Assigned task ▸ Carry on the article about the death of skateboarder Marc Johnson, picking up right after its final sentence.
-------- Text shown --------
Marc Johnson, one of the most technically gifted and creatively influential professional skateboarders of his generation, a co-founder of Lakai Footwear and a figure whose video parts were studied and rewound by skaters across the world for two decades, died on Tuesday May 26, 2026. He was 49 years old.
The cause of his death has not been publicly disclosed. His friend and fellow professional skateboarder Louie Barletta announced the news in a tribute shared by Thrasher Magazine that morning, and the skateboarding world has been absorbing the loss ever since.
Barletta’s announcement was the kind of statement that only someone who loved a person for decades can write, specific and personal and unable to process what it is describing. “Marc Johnson passed away today. He was one of the most talented and creative people to ever step on or off a skateboard. As I write this, the reality still hasn’t fully set in.”
What makes the shock deeper is the timeline. Less than a month before Johnson died, he traveled to San Jose to spend time with Barletta. He was sober. He was healthy.
He appeared genuinely excited about the future. He extended his visit by a couple of days because he was having such a good time. Before he left for the airport, he handed Barletta an envelope.
Barletta does not explain what was in it. He does not need to. The weight of that detail is self-evident.
“I still don’t understand why my friend is gone at 49 years old,” Barletta wrote.
The Boy From Winston-Salem Who Changed Street Skating
Marc Johnson was born in Winston-Salem, North Carolina on January 6, 1977 and grew up through a difficult childhood that he rarely discussed in public but that formed the specific resilience that the people around him recognized as one of his defining qualities.
He relocated to California, settled into the San Jose skateboarding community and turned professional as a teenager, joining a scene that would eventually produce some of the most important skaters of the late 1990s and early 2000s.
What distinguished Johnson from other talented technical street skaters was not just his ability, which was extraordinary, but the specific artistry he brought to every aspect of what he did.
His sponsors over the years reflected both his quality and his range. He was associated with Girl Skateboards, a company whose roster represented the standard of professional street skating in its era.
He co-founded Lakai Limited Footwear with Mike Carroll, a skate shoe brand that became one of the most respected in the industry.
He helped build Enjoi Skateboards into one of the more distinctive and beloved board companies of its generation.
Barletta’s description, “He opened doors for guys like me and Jerry, and single-handedly put San Jose back on the map,” captures something real about what Johnson’s presence meant to a skating community outside the dominant Los Angeles axis.
He was not simply a skater who achieved things. He was a skater who used what he achieved to bring people with him.
The Video Parts That Became Required Viewing
In skateboarding culture, a skater’s video parts, the filmed sections in full-length skateboarding films that showcase their specific abilities and aesthetic, are the primary evidence of who they are and what they contribute to the sport.
Marc Johnson’s video parts are taught and referenced the way other art forms teach their canonical works.
The 2007 Lakai video Fully Flared, directed by Ty Evans, is one of the most celebrated skateboarding films ever made. Its opening sequence was a pyrotechnic spectacle that established the entire video’s tone.
Johnson’s section within it is described by the skateboarding community in terms that have not diminished across nearly two decades since the film came out.
The technical difficulty of the tricks he performed, the smoothness with which he performed them, the specific creative choices he made about what to skate and how to approach it, all of it contributed to a video part that set a standard that skaters are still measuring themselves against.
-------- Extracted data --------
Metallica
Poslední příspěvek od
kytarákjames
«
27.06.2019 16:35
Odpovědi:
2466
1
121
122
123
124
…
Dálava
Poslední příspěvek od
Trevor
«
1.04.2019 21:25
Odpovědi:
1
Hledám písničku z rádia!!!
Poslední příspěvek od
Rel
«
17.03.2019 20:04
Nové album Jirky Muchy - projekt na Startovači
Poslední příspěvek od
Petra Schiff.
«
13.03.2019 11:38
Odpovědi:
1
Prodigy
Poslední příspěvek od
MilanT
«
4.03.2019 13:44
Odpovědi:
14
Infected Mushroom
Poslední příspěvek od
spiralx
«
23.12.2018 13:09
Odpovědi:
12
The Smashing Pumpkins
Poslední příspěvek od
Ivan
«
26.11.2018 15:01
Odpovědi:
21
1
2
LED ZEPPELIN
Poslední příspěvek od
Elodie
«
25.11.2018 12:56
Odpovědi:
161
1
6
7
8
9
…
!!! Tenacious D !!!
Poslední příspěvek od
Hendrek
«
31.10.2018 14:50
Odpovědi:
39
--------
-------- Extracted data --------
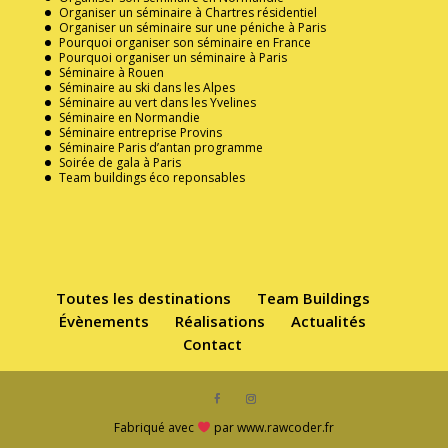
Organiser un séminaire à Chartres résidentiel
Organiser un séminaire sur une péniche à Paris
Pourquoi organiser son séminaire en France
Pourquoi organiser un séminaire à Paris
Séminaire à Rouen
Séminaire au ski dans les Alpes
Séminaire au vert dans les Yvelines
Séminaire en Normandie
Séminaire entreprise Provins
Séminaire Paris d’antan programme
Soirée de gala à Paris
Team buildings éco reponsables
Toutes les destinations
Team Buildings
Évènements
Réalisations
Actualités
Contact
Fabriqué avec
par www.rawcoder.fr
--------
Result for this task ▸
Pretty Sweet, the 2012 Girl and Chocolate Skateboards video, added another chapter.
Away Days, the 2016 Adidas skateboarding film, included what would eventually be understood as one of his final major video parts, the one Barletta mentions sitting next to him at the premiere for, watching his friend’s work on screen for the last time before the career began to unravel in ways neither of them could prevent.
A Genius And A Tortured Soul
Barletta’s tribute did not attempt to present a tidy version of who Marc Johnson was.
He called him a “genius and a tortured soul,” two things that can both be completely true about a person and that in Johnson’s case apparently were.
His career had its undeniable peak and also its difficult years, its periods when the distance between what he had been capable of and what was currently happening in his life was visible to the people who cared about him.
He told Barletta he wanted to be remembered for his skateboarding, not for his failures or shortcomings.
The ask is a specific and human one, the request of someone who is aware that public memory tends to flatten people into their most memorable moments, positive or negative, and who wanted the positive to be what endured.
Barletta honored the request directly. His tribute is built around the skateboarding, the doors opened, the influence extended, the artistry that was “everything he did,” the golden touch that applied whether he was on a board, building a brand or developing the people around him.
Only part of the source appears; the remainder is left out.